Data records:
=======

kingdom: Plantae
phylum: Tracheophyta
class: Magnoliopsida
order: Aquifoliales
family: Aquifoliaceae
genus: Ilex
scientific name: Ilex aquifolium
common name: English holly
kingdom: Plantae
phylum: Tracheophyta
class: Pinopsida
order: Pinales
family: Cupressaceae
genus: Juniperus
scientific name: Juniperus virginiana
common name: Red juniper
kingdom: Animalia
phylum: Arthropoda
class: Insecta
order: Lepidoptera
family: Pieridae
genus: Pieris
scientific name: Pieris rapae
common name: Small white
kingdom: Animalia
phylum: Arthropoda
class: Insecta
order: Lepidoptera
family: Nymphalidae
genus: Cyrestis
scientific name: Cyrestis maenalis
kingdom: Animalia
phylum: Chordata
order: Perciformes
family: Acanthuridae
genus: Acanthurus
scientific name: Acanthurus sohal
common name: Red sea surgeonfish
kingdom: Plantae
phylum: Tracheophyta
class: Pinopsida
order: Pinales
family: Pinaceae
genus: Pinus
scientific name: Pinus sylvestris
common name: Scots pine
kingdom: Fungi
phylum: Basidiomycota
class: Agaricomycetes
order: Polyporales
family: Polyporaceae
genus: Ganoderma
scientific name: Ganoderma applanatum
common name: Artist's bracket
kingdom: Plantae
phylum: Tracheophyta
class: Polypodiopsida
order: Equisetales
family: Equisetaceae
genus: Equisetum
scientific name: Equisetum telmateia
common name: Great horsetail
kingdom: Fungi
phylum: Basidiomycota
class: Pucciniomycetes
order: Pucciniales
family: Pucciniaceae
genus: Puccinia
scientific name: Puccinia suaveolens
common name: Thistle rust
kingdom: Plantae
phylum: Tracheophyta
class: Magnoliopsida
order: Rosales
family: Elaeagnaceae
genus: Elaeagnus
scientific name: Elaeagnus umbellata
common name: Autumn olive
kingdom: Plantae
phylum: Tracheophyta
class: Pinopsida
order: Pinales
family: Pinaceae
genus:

=======

▶ **Work instructions**
Rewrite the material, changing every "common name" to "vernacular name" and leaving everything else as it is.

▶ **Solution for this task**
kingdom: Plantae
phylum: Tracheophyta
class: Magnoliopsida
order: Aquifoliales
family: Aquifoliaceae
genus: Ilex
scientific name: Ilex aquifolium
vernacular name: English holly
kingdom: Plantae
phylum: Tracheophyta
class: Pinopsida
order: Pinales
family: Cupressaceae
genus: Juniperus
scientific name: Juniperus virginiana
vernacular name: Red juniper
kingdom: Animalia
phylum: Arthropoda
class: Insecta
order: Lepidoptera
family: Pieridae
genus: Pieris
scientific name: Pieris rapae
vernacular name: Small white
kingdom: Animalia
phylum: Arthropoda
class: Insecta
order: Lepidoptera
family: Nymphalidae
genus: Cyrestis
scientific name: Cyrestis maenalis
kingdom: Animalia
phylum: Chordata
order: Perciformes
family: Acanthuridae
genus: Acanthurus
scientific name: Acanthurus sohal
vernacular name: Red sea surgeonfish
kingdom: Plantae
phylum: Tracheophyta
class: Pinopsida
order: Pinales
family: Pinaceae
genus: Pinus
scientific name: Pinus sylvestris
vernacular name: Scots pine
kingdom: Fungi
phylum: Basidiomycota
class: Agaricomycetes
order: Polyporales
family: Polyporaceae
genus: Ganoderma
scientific name: Ganoderma applanatum
vernacular name: Artist's bracket
kingdom: Plantae
phylum: Tracheophyta
class: Polypodiopsida
order: Equisetales
family: Equisetaceae
genus: Equisetum
scientific name: Equisetum telmateia
vernacular name: Great horsetail
kingdom: Fungi
phylum: Basidiomycota
class: Pucciniomycetes
order: Pucciniales
family: Pucciniaceae
genus: Puccinia
scientific name: Puccinia suaveolens
vernacular name: Thistle rust
kingdom: Plantae
phylum: Tracheophyta
class: Magnoliopsida
order: Rosales
family: Elaeagnaceae
genus: Elaeagnus
scientific name: Elaeagnus umbellata
vernacular name: Autumn olive
kingdom: Plantae
phylum: Tracheophyta
class: Pinopsida
order: Pinales
family: Pinaceae
genus:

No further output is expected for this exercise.